--- START ---
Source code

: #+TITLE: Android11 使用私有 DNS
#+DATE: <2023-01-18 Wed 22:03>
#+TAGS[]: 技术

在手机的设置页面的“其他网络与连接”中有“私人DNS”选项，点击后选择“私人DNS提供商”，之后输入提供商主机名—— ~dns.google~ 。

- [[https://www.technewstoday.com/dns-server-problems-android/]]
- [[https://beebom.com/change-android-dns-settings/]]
--- END ---
About this task -> Nothing but the lines from the one with "#+TAGS[]: 技术" through the last line of the data should appear; print them exactly.

Response for this exercise ->
#+TAGS[]: 技术

在手机的设置页面的“其他网络与连接”中有“私人DNS”选项，点击后选择“私人DNS提供商”，之后输入提供商主机名—— ~dns.google~ 。

- [[https://www.technewstoday.com/dns-server-problems-android/]]
- [[https://beebom.com/change-android-dns-settings/]]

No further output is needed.